Canonical Entities & Relations
| Subject | Relation | Object |
|---|---|---|
| Margot at the Wedding (film) | directed by | Noah Baumbach |
| Margot At the Wedding (Music from the Motion Picture) | is soundtrack of | Margot at the Wedding (film) |
| Margot At the Wedding (Music from the Motion Picture) | released by | Lakeshore Records |
| Dean Wareham | music consultant / performer on | Margot at the Wedding soundtrack |
| Britta Phillips | music consultant / performer on | Margot at the Wedding soundtrack |
| Cliff Eidelman | composer for | Margot at the Wedding (film score) |
| “Northern Blue” (song) | performed by | Dean Wareham & Britta Phillips |
| “Romeo’s Tune” (song) | performed by | Steve Forbert |
| “Sunday Girl” (film performance) | performed on screen by | Zane Pais as Claude |
| “That’s All for Everyone” (song) | used in | Ferry sequence in Margot at the Wedding |
| “Something On Your Mind” (song) | used over | Ending credits of Margot at the Wedding |
| Margot at the Wedding (film) | stars | Nicole Kidman, Jennifer Jason Leigh, Jack Black |
| Margot at the Wedding (film) | distributed by | Paramount Vantage |
Questions & Answers
- Is there a separate score album for Margot at the Wedding?
- No. Cliff Eidelman’s score has never been released on its own; only the various-artists song compilation is commercially available.
- Who actually shaped the soundtrack’s song choices?
- The curation is credited to music consultants Dean Wareham and Britta Phillips, working with Baumbach and Lakeshore Records to assemble mostly 1970s and indie catalog cuts plus their original “Northern Blue.”
- Which song plays over the ferry scene near the end?
- The ferry escape to the seaside hotel is scored with Fleetwood Mac’s “That’s All for Everyone,” mixed prominently over the ambient sound of the boat.
- What song runs over the film’s ending credits?
- The end credits use Karen Dalton’s version of “Something On Your Mind,” which several music outlets now cite as a key part of her modern rediscovery.
- Is “Sunday Girl” only in the trailer, or does it appear in the film too?

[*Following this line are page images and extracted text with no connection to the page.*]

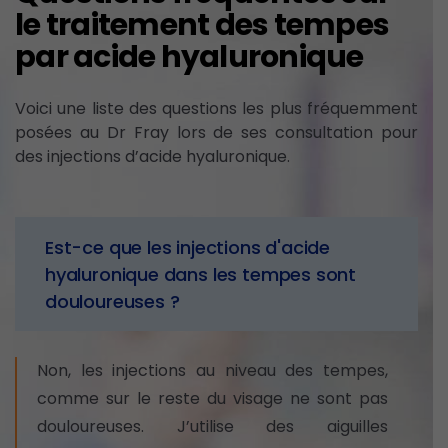
le traitement des tempes
par acide hyaluronique
Voici une liste des questions les plus fréquemment
posées au Dr Fray lors de ses consultation pour
des injections d’acide hyaluronique.
Est-ce que les injections d'acide
hyaluronique dans les tempes sont
douloureuses ?
Non, les injections au niveau des tempes,
comme sur le reste du visage ne sont pas
douloureuses. J’utilise des aiguilles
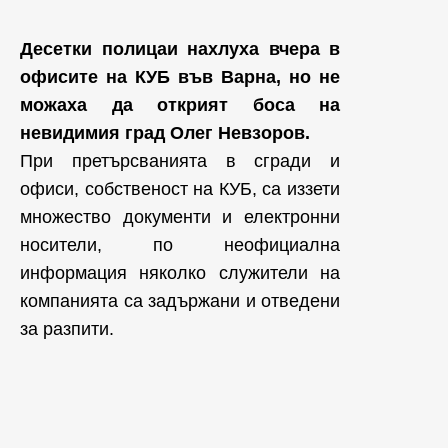
Десетки полицаи нахлуха вчера в
офисите на КУБ във Варна, но не
можаха да открият боса на
невидимия град Олег Невзоров.
При претърсванията в сгради и
офиси, собственост на КУБ, са иззети
множество документи и електронни
носители, по неофициална
информация няколко служители на
компанията са задържани и отведени
за разпити.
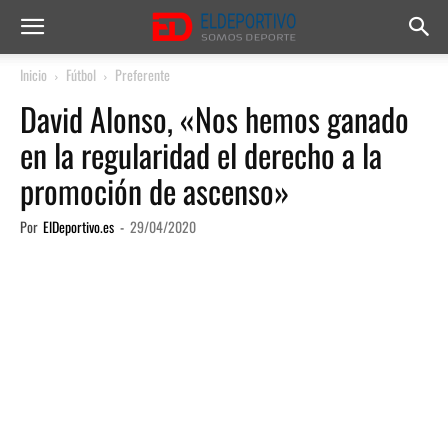
Inicio
Fútbol
Preferente
David Alonso, «Nos hemos ganado
en la regularidad el derecho a la
promoción de ascenso»
Por
ElDeportivo.es
-
29/04/2020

- Both. The trailer leans on the original Blondie recording, while in the feature Claude (Zane Pais) performs “Sunday Girl” a cappella into his tape recorder in one of the film’s most awkwardly tender scenes.
Sources: Wikipedia; IMDb soundtrack notes; The Playlist review; The Tech (MIT) review; The-Solute Cassavetes feature; Lakeshore Records / Apple Music listings; Discogs release data; NTS artist bio for Karen Dalton; various archival reviews and soundtrack databases.